This is the story of a man, his woman and how Bikram Yoga nearly broke us up. I shall refer to the man by his nickname, Bubba, in order to protect the innocent party.
My most memorable date with Bubba was an afternoon of sprinting around Lake Hollywood. He showed up wearing one of those black plastic thermal sweat suits. (You know, the kind that boxers wear in order to sweat a few more lbs. for the weigh-in before the big fight). “Burns the extra fat, works up a good sweat,” he explained. After our run, Bubba took me to Big 5. Sitting on a bench between the sport socks and tennis rackets, I decided to invite him to a Hatha Yoga class. Bubba kneeled down, chuckled and said, “Yoga really isn’t my thing.” Then he handed me a brand new pair of New Balance 451’s and said he wanted to spend the rest of his life with me.
For the next seven years, I tried to get Bubba to go to a yoga class. I even tried to encourage him to practice with me in our home
. I thought it would help his back and shoulder problems from the years of weight-lifting and football. Bubba refused. His reason? “There’s no P.O.E.” (P.O.E. is Bubba-speak for Point Of Exhaustion). “Only when you’ve reached the P.O.E. do you know you’ve really worked out.” I tried to explain that yoga was about the connection between breath and body but Bubba wouldn’t budge. He needed to push, to compete, to exert. Yoga wasn’t for him.
Then I started attending Bikram Yoga classes. My dripping wet clothes hanging over the shower door, weight loss and extraterrestrial glow did not go unnoticed. Bubba was curious… and… went to a class with me.
But while I began missing the inversions, hip stretches, and longer holds inherent in the Hatha classes I was used to, Bubba became hooked. Bikram was perfect for him.

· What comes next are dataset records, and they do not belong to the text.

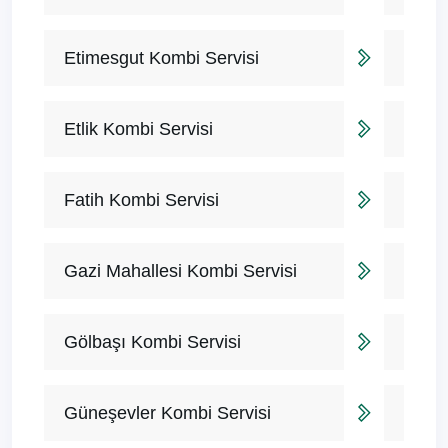
Etimesgut Kombi Servisi
Etlik Kombi Servisi
Fatih Kombi Servisi
Gazi Mahallesi Kombi Servisi
Gölbaşı Kombi Servisi
Güneşevler Kombi Servisi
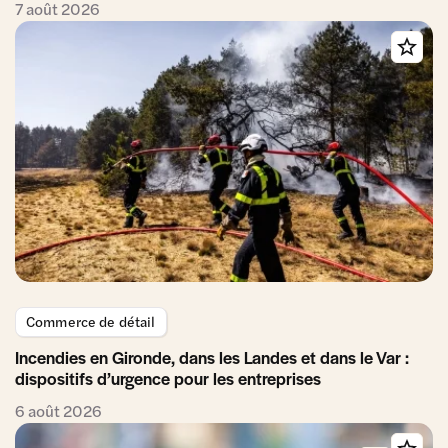
7 août 2026
Commerce de détail
Incendies en Gironde, dans les Landes et dans le Var :
dispositifs d’urgence pour les entreprises
6 août 2026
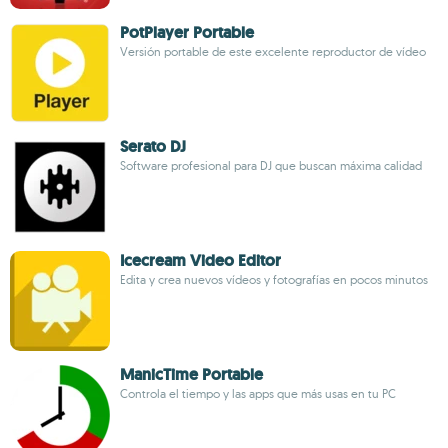
PotPlayer Portable
Versión portable de este excelente reproductor de vídeo
Serato DJ
Software profesional para DJ que buscan máxima calidad
Icecream Video Editor
Edita y crea nuevos vídeos y fotografías en pocos minutos
ManicTime Portable
Controla el tiempo y las apps que más usas en tu PC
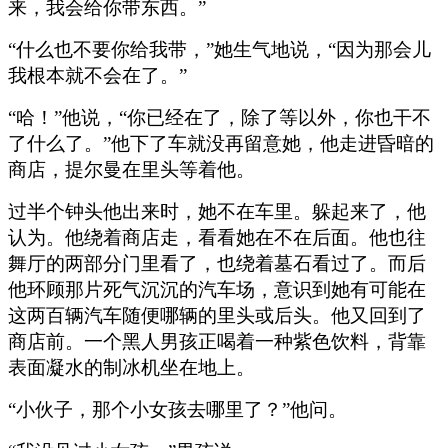
来，我会给你带东西。”
“什么也不要你给我带，”她生气地说，“因为那会儿
我根本就不会在了。”
“哈！”他说，“你已经在了，除了等以外，你也干不
了什么了。”他下了车就没再留意她，他走进昏暗的
商店，提尔曼在里头等着他。
过半个钟头他出来时，她不在车里。躲起来了，他
认为。他绕着商店走，看看她在不在后面。他也往
舞厅的两部分门里看了，也绕着墓石看过了。而后
他环顾那片死气沉沉的汽车场，意识到她有可能在
这两百辆汽车随便哪辆的里头或后头。他又回到了
商店前。一个黑人男孩正喝着一种紫色饮料，背靠
表面凝水的制冰机坐在地上。
“小伙子，那个小女孩去哪里了？”他问。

It was regimented, there was a sense of competition (this is the school of yoga that came up with the Yoga Championships). He loved the 100 + degree heat and likened it to Boot Camp.
After two months, Bubba could touch his toes for the first time in his life. He could clasp his hands behind his back. He was drinking gallons of water and eating soy. By all accounts he was healthier and happier then he’d ever been.
And I was miserable.
Bubba had to get his fix everyday and he was doing so much Bikram that I never saw him. The “60 Day Challenge” only made it worse. (Bikram Yoga everyday for 60 days and if you skip a day, you had to do two classes on the same day in order to stay in the “competition.”) Bubba would wake up at 5am, go to class, go to work, then go to another class at night. He was obsessed with his main “competitor”... a 78-yr-old man named Fernando. A local Bikram studio put up a picture of Bubba in a collage on their wall. He stopped going to Big 5 and started ordering from the Gaiam catalog.

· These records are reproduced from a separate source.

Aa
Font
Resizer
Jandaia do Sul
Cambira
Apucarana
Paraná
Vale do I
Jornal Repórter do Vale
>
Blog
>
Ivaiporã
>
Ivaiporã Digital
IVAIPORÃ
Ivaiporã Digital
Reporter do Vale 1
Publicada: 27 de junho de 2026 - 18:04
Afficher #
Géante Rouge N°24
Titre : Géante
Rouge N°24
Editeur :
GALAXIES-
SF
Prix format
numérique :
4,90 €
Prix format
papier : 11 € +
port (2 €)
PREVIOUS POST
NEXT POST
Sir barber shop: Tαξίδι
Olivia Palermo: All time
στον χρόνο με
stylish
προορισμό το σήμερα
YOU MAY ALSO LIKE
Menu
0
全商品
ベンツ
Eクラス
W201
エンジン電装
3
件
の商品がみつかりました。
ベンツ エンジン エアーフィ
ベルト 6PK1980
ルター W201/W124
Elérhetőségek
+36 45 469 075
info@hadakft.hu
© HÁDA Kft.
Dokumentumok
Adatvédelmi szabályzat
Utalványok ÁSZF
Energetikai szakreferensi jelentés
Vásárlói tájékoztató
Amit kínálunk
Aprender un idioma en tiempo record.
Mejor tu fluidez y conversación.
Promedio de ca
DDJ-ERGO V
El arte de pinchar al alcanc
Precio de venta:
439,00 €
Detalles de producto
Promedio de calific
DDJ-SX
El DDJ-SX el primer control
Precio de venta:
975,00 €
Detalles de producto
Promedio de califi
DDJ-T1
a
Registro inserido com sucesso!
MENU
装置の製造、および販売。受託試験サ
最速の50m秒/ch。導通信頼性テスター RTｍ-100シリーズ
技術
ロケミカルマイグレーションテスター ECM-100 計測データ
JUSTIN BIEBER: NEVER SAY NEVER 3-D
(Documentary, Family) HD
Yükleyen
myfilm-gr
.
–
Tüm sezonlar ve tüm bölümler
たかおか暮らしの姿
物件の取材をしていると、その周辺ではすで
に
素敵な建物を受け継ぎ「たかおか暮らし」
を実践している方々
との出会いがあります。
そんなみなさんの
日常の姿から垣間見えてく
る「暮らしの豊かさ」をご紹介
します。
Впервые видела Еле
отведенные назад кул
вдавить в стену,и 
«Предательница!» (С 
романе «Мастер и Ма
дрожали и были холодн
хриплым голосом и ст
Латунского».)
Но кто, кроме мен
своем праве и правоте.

I told Bubba I couldn’t take it anymore. It was either Bikram or me. One of us had to go. I lashed out saying he was obsessed, that Bikram wasn’t even true yoga, that it was a cult and that if he really loved me, he’d quit. He didn’t understand. Didn’t I want him to be healthy? Happy? Flexible? “No!” I said, “Not if it meant becoming a #@&*%! Bikram widow.” And with that, Bubba grabbed his Ugboots, his yoga bag and left.
That evening, I was doing my own practice at home and feeling horrible for the things I had said that morning. Bikram Yoga works for Bubba and it works for thousands of people around the world. From Johannesburg, South Africa to Truckee, California, Bikram devotees rave about the detoxification, increased flexibility and healing benefits they experience. Who am I to judge?
I felt horrible for the way I acted. Then, while holding a fairly stiff downward dog, I heard a noise. It was Bubba, wearing his black plastic thermal sweat suit and holding his washable yoga mat. I blurted out an “I’m sorry.” “Me too,” he said, propping himself up into downward dog. “Aren’t you supposed to be at class?” I asked. He peered under his arm, smiled and said, “Welcome to Bubba Bikram.”